Büber slunk off to where his mount was being held by a tiny blonde girl, and the prince looked around for the next person to shout at. His gaze alighted on Allegretti, and his mouth tightened into a humourless smile.
“Allegretti. Ride to the middle of the bridge and then stop.”
“My lord? Signore Büber says that it is impossible.” The Italian made no sign that he would comply with the order. Instead, he lifted down his hat and inspected it for debris, brushing at the felt with his long fingers.
“Büber is an old woman.”
“That is entirely possible, my lord, but he may also be correct regarding the bridge. I would advise we pay attention to his hard-won knowledge.” He picked off some imagined speck of dirt and replaced the hat on his head. “The man who ignores it risks being made to look the fool.”

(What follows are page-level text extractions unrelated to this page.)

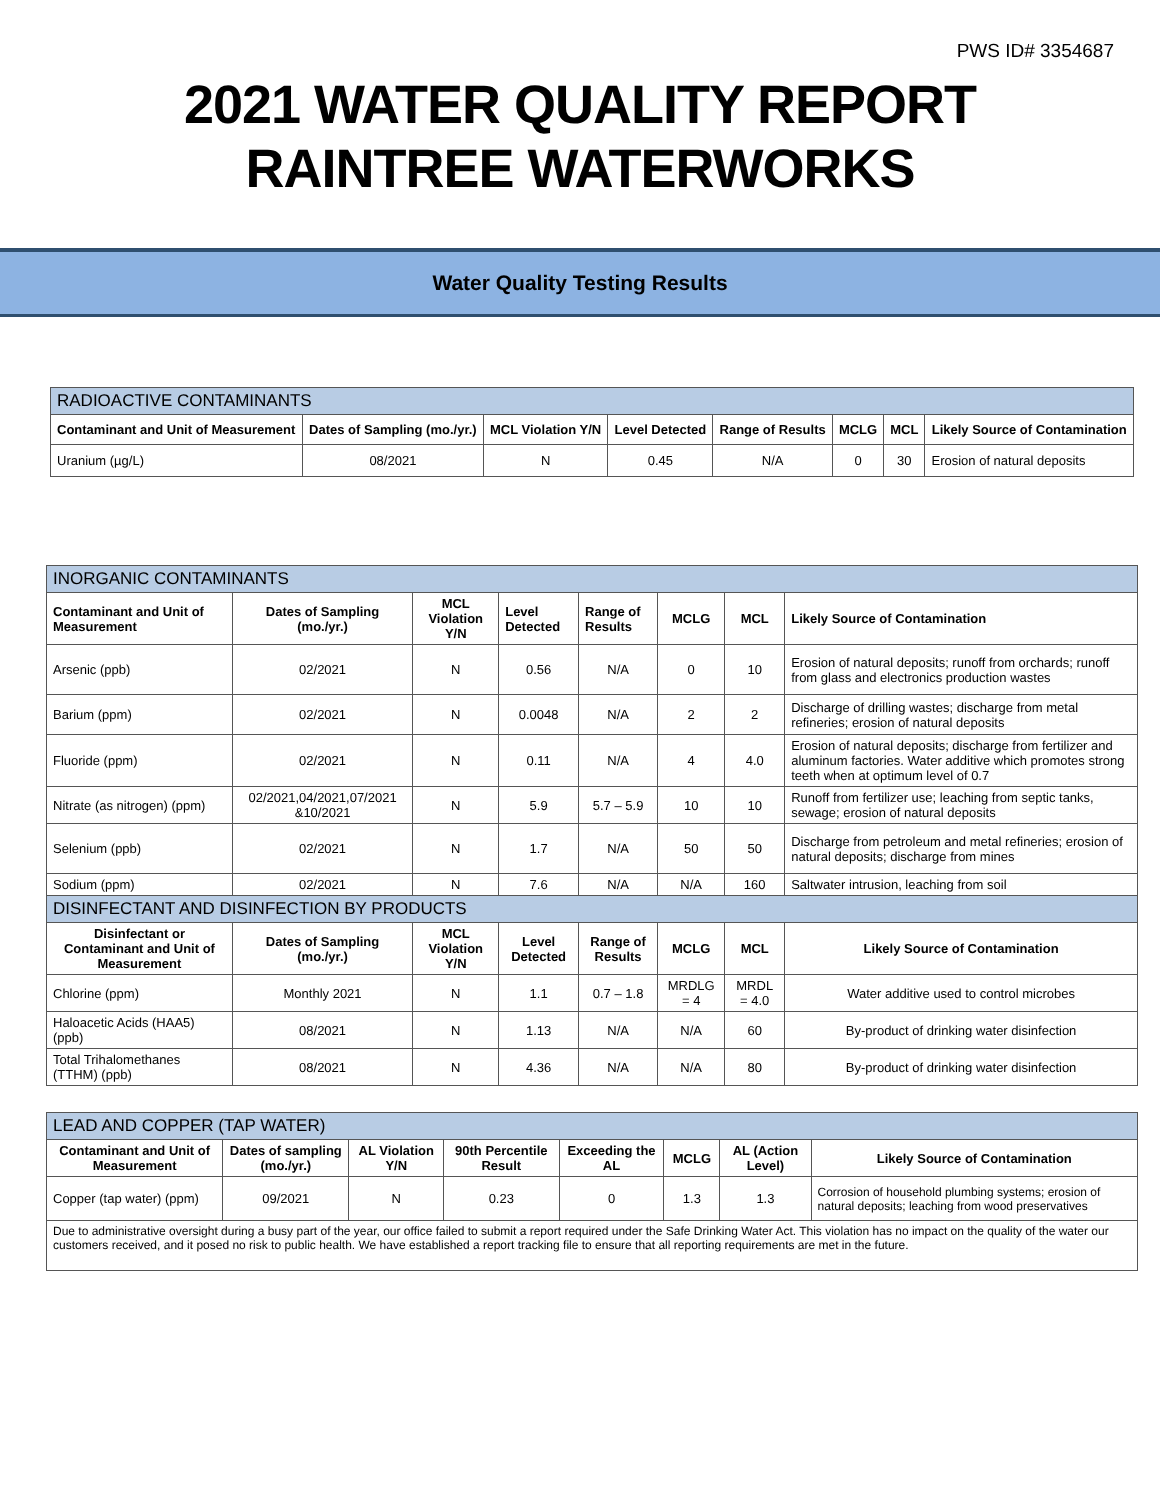PWS ID# 3354687
2021 WATER QUALITY REPORT
RAINTREE WATERWORKS
Water Quality Testing Results
| RADIOACTIVE CONTAMINANTS | | | | | | | |
| --- | --- | --- | --- | --- | --- | --- | --- |
| Contaminant and Unit of Measurement | Dates of Sampling (mo./yr.) | MCL Violation Y/N | Level Detected | Range of Results | MCLG | MCL | Likely Source of Contamination |
| Uranium (µg/L) | 08/2021 | N | 0.45 | N/A | 0 | 30 | Erosion of natural deposits |
| INORGANIC CONTAMINANTS | | | | | | | |
| --- | --- | --- | --- | --- | --- | --- | --- |
| Contaminant and Unit of Measurement | Dates of Sampling (mo./yr.) | MCL Violation Y/N | Level Detected | Range of Results | MCLG | MCL | Likely Source of Contamination |
| Arsenic (ppb) | 02/2021 | N | 0.56 | N/A | 0 | 10 | Erosion of natural deposits; runoff from orchards; runoff from glass and electronics production wastes |
| Barium (ppm) | 02/2021 | N | 0.0048 | N/A | 2 | 2 | Discharge of drilling wastes; discharge from metal refineries; erosion of natural deposits |
| Fluoride (ppm) | 02/2021 | N | 0.11 | N/A | 4 | 4.0 | Erosion of natural deposits; discharge from fertilizer and aluminum factories. Water additive which promotes strong teeth when at optimum level of 0.7 |
| Nitrate (as nitrogen) (ppm) | 02/2021,04/2021,07/2021 &10/2021 | N | 5.9 | 5.7 – 5.9 | 10 | 10 | Runoff from fertilizer use; leaching from septic tanks, sewage; erosion of natural deposits |
| Selenium (ppb) | 02/2021 | N | 1.7 | N/A | 50 | 50 | Discharge from petroleum and metal refineries; erosion of natural deposits; discharge from mines |
| Sodium (ppm) | 02/2021 | N | 7.6 | N/A | N/A | 160 | Saltwater intrusion, leaching from soil |
| DISINFECTANT AND DISINFECTION BY PRODUCTS | | | | | | | |
| Disinfectant or Contaminant and Unit of Measurement | Dates of Sampling (mo./yr.) | MCL Violation Y/N | Level Detected | Range of Results | MCLG | MCL | Likely Source of Contamination |
| Chlorine (ppm) | Monthly 2021 | N | 1.1 | 0.7 – 1.8 | MRDLG = 4 | MRDL = 4.0 | Water additive used to control microbes |
| Haloacetic Acids (HAA5) (ppb) | 08/2021 | N | 1.13 | N/A | N/A | 60 | By-product of drinking water disinfection |
| Total Trihalomethanes (TTHM) (ppb) | 08/2021 | N | 4.36 | N/A | N/A | 80 | By-product of drinking water disinfection |
| LEAD AND COPPER (TAP WATER) | | | | | | | |
| --- | --- | --- | --- | --- | --- | --- | --- |
| Contaminant and Unit of Measurement | Dates of sampling (mo./yr.) | AL Violation Y/N | 90th Percentile Result | Exceeding the AL | MCLG | AL (Action Level) | Likely Source of Contamination |
| Copper (tap water) (ppm) | 09/2021 | N | 0.23 | 0 | 1.3 | 1.3 | Corrosion of household plumbing systems; erosion of natural deposits; leaching from wood preservatives |
| Due to administrative oversight during a busy part of the year, our office failed to submit a report required under the Safe Drinking Water Act. This violation has no impact on the quality of the water our customers received, and it posed no risk to public health. We have established a report tracking file to ensure that all reporting requirements are met in the future. | | | | | | | |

“Which is why you’re going to ride across the bridge. You, not me.”
“As you wish, my lord, although trying every horse we have seems both imprudent and unnecessary. Either we all cross, or none of us cross, unless you wish to dilute your forces further.”
“Signore Allegretti,” started Gerhard, but to forestall any further conversation, Allegretti spurred his horse’s flanks and set off at a canter. By the time he reached the bridge, he was at a gallop.
It was almost as if he’d ridden into a wall, the horse stopped that suddenly. Digging all four feet into the dirt, it slid to a halt, while Allegretti did not. He flew, having slipped his feet from the stirrups moments before. He almost had time to wave at Felix, before curling into a ball and bouncing on his shoulder and back.